Ezrre has been part of the Viviendo con Felinos program since the beginning.
“At first, the attraction was the money,” he acknowledged. “But most of the ranchers who are in the program, our perspective has changed. We realize that the jaguars aren’t such a threat. They don’t cause nearly as much damage as illness and other things.”
Ezrré calls the Northern Jaguar Reserve a “good neighbor.” Since the reserve blocked off the land to hunting and worked with other ranches to do the same, jaguars passing through his property are less likely to target cattle because there are plenty of deer and javelina, he said.
It’s that kind of change that has made the Viviendo con Felinos program popular, said Carmina Gutiérrez, a biologist for the Northern Jaguar Reserve.

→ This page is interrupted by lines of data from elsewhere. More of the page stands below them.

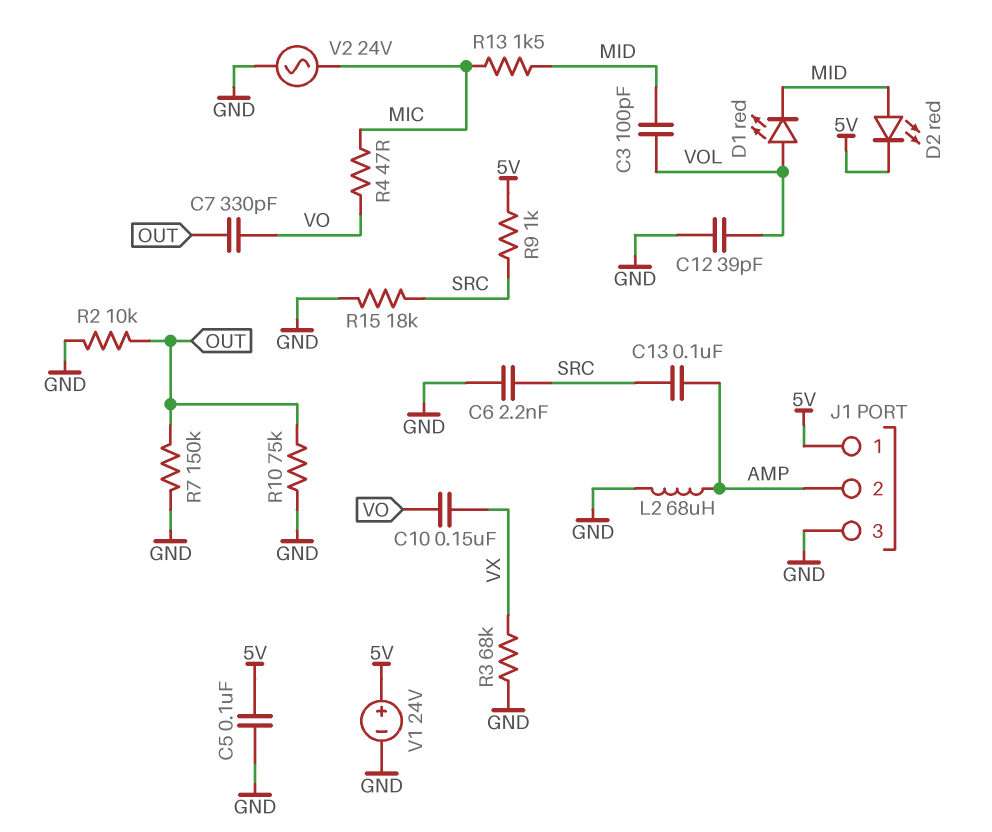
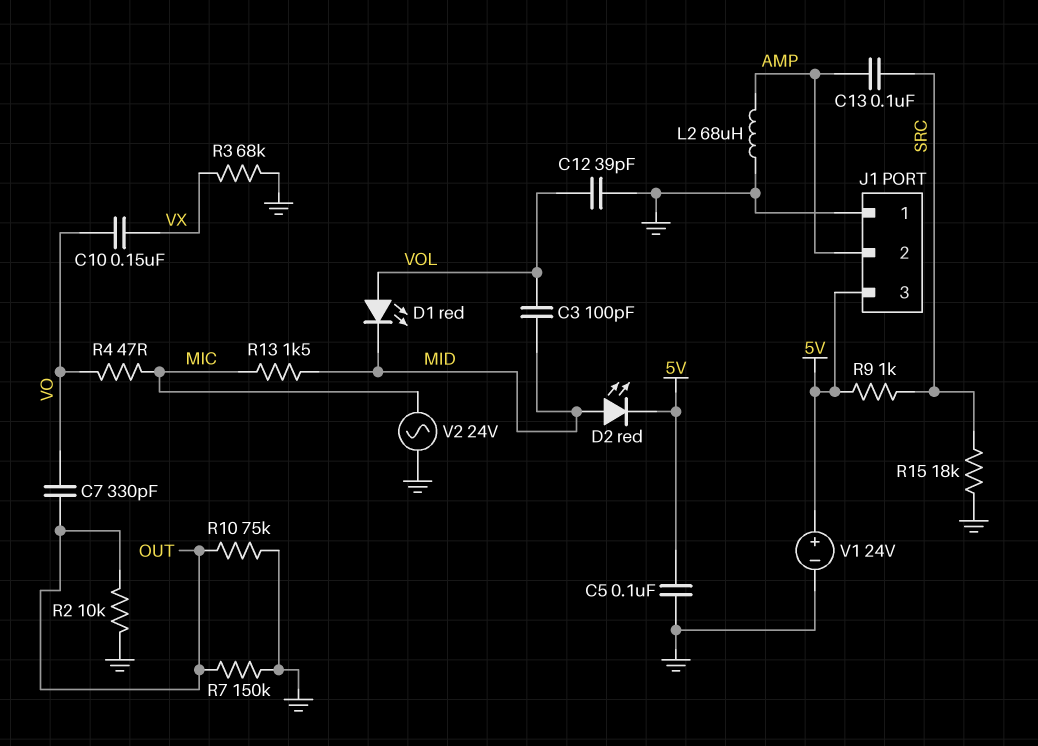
C6: 2.2nF (GND, SRC) -> none
J1 pin 1: 5V -> GND
J1 pin 3: GND -> 5V

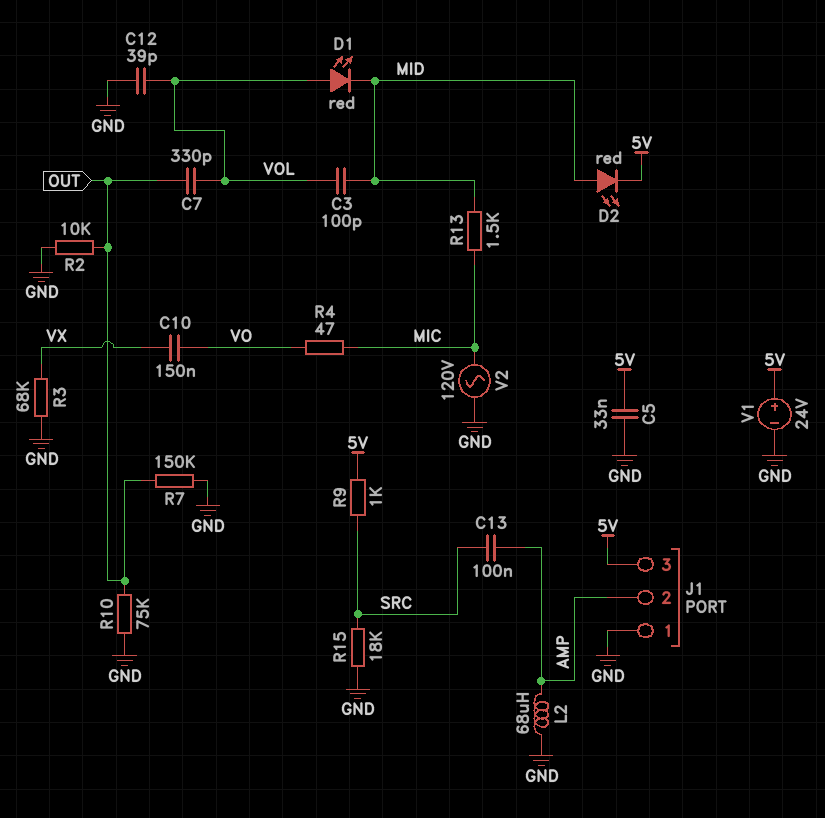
C5: 100nF (5V, GND) -> 33nF (5V, GND)
C7: 330pF (OUT, VO) -> 330pF (OUT, VOL)
V2: AC 24V (GND, MIC) -> AC 120V (GND, MIC)

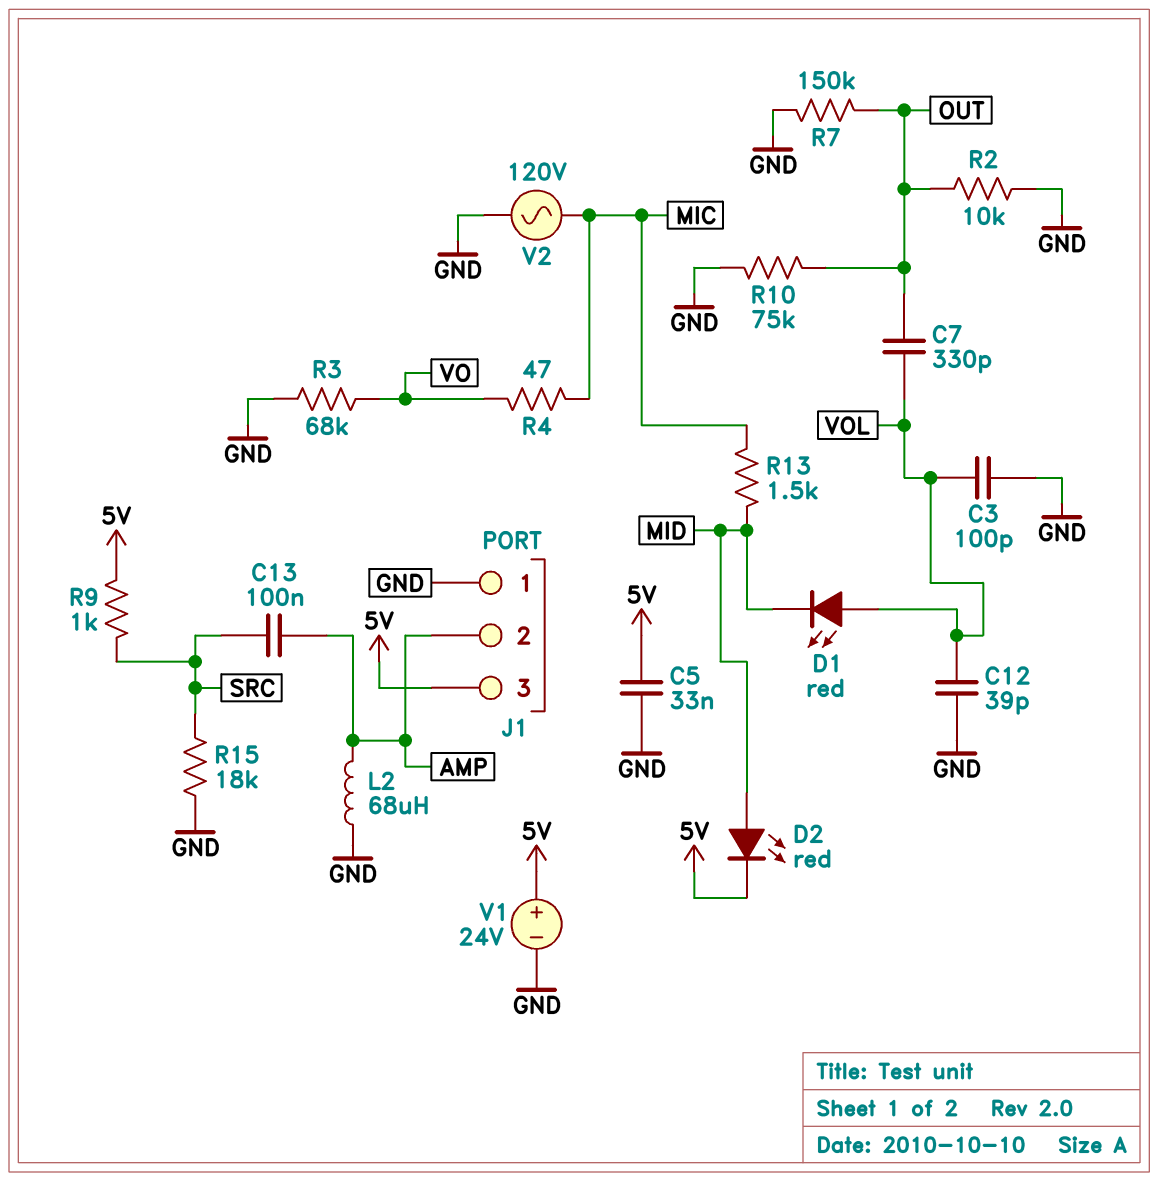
C3: 100pF (MID, VOL) -> 100pF (GND, VOL)
C10: 150nF (VO, VX) -> none
R3: 68k (GND, VX) -> 68k (GND, VO)

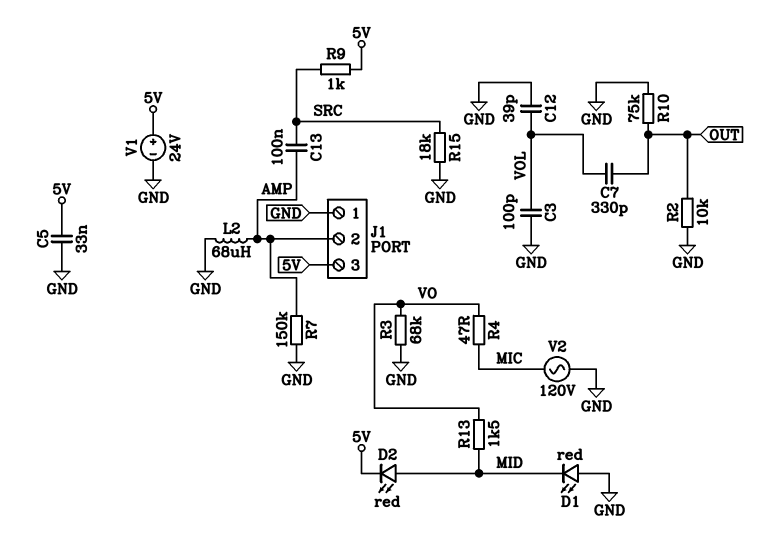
D1: LED red (A VOL, K MID) -> LED red (A GND, K MID)
R7: 150k (GND, OUT) -> 150k (AMP, GND)
R13: 1.5k (MIC, MID) -> 1.5k (MID, VO)

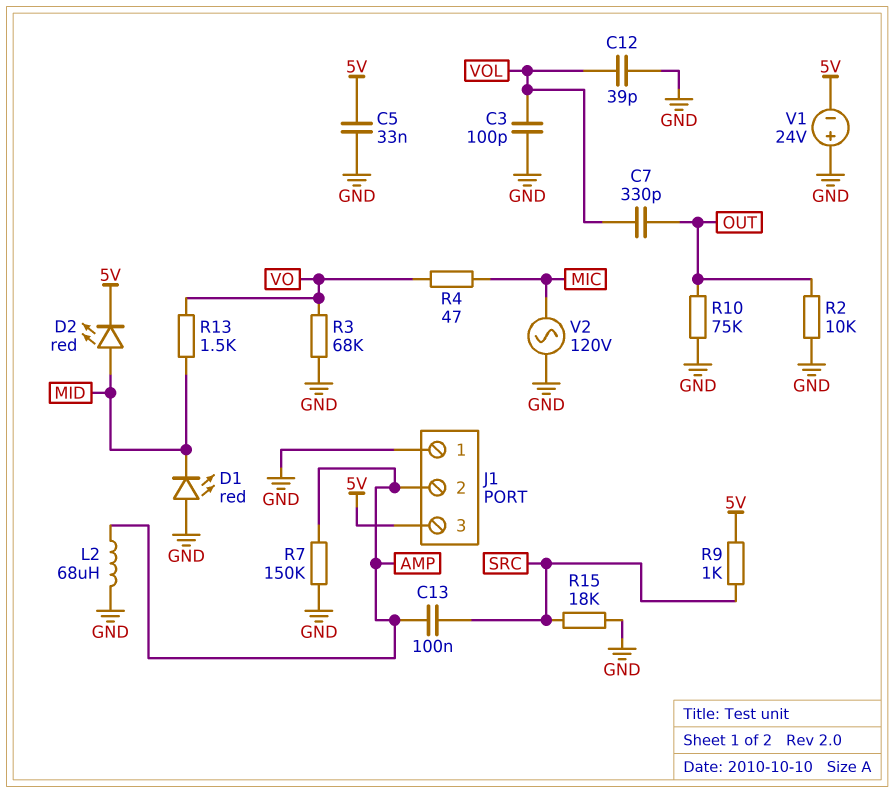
V1: 24V (plus 5V, minus GND) -> 24V (plus GND, minus 5V)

“There is a big waiting list,” she said with a laugh. “At the beginning, in 2007, nobody wanted to work with us. But now they know that it’s better to have wildlife than to kill wildlife, so they are realizing they want to be part of this.”
Seventeen ranches covering more than 88,000 acres are part of the program, Gutiérrez said. That’s more doubled the area where biologists can track, study and protect jaguars.
But change is slow, she said, and a lot depends on the choices the next generation of cattle ranchers make for their land.
“We don’t want them to decide not to be a cattle rancher, no, but to be a good cattle rancher,” she said.
Hope for the future
As the morning bell rang at the local secondary school in Sahauripa, a group of kids ran across the street to a nearby basketball court to show off a mural they painted. Rolling green hills covered with trees, flowers, birds and, of course, a pair of jaguars.
“We want to protect the jaguars because if not they’ll go extinct, and we won’t see them. We’ll be left all alone,” said 11-year-old Claudia, one of a couple dozen members of the EcoGuardian Club.
The reserve hosts workshops and campouts where these students learn that having jaguars in their midst isn’t a threat but an asset. And it’s making an impact, teacher Ramón Córdova said.
“They have a different perspective than my generation,” he said. “Little by little, they’re learning that it’s something special, that their home is like a sanctuary for these animals, and that they should want to take care of them.”
Still, there’s a long way to go to fully protect the northern jaguar even just in this corner of Mexico, Gutiérrez said.
“The work to try to change the mind for the whole community will be very, very difficult, and maybe I won’t see the results,” she said. “Maybe that will be my son, my grandson, something like that. But I think we’re doing what we can.”